Data extract –

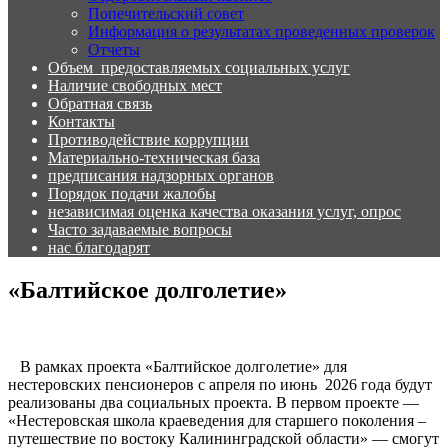
Попечительский совет
Информация о результатах проведенных проверок
Отчеты
Объем предоставляемых социальных услуг
Наличие свободных мест
Обратная связь
Контакты
Противодействие коррупции
Материально-техническая база
предписания надзорных органов
Порядок подачи жалобы
независимая оценка качества оказания услуг, опрос
Часто задаваемые вопросы
нас благодарят
«Балтийское долголетие»
В рамках проекта «Балтийское долголетие» для
нестеровских пенсионеров с апреля по июнь 2026 года будут
реализованы два социальных проекта. В первом проекте —
«Нестеровская школа краеведения для старшего поколения –
путешествие по востоку Калининградской области» — смогут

What you have to do – Reproduce every line of text in the material above, word for word, and leave the pictures out.

Output for this task –
Попечительский совет
Информация о результатах проведенных проверок
Отчеты
Объем предоставляемых социальных услуг
Наличие свободных мест
Обратная связь
Контакты
Противодействие коррупции
Материально-техническая база
предписания надзорных органов
Порядок подачи жалобы
независимая оценка качества оказания услуг, опрос
Часто задаваемые вопросы
нас благодарят
«Балтийское долголетие»
В рамках проекта «Балтийское долголетие» для
нестеровских пенсионеров с апреля по июнь 2026 года будут
реализованы два социальных проекта. В первом проекте —
«Нестеровская школа краеведения для старшего поколения –
путешествие по востоку Калининградской области» — смогут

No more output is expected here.